#### REQUIRED WORK:
Without the pictures, copy all of the data exactly.

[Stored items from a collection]
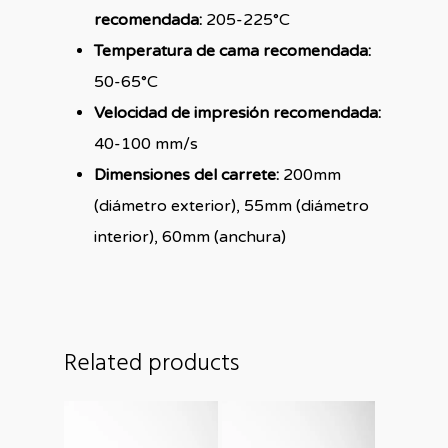
recomendada:
205-225°C
Temperatura de cama recomendada:
50-65°C
Velocidad de impresión recomendada:
40-100 mm/s
Dimensiones del carrete:
200mm
(diámetro exterior), 55mm (diámetro
interior), 60mm (anchura)
Related products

#### RESPONSE:
recomendada:
205-225°C
Temperatura de cama recomendada:
50-65°C
Velocidad de impresión recomendada:
40-100 mm/s
Dimensiones del carrete:
200mm
(diámetro exterior), 55mm (diámetro
interior), 60mm (anchura)
Related products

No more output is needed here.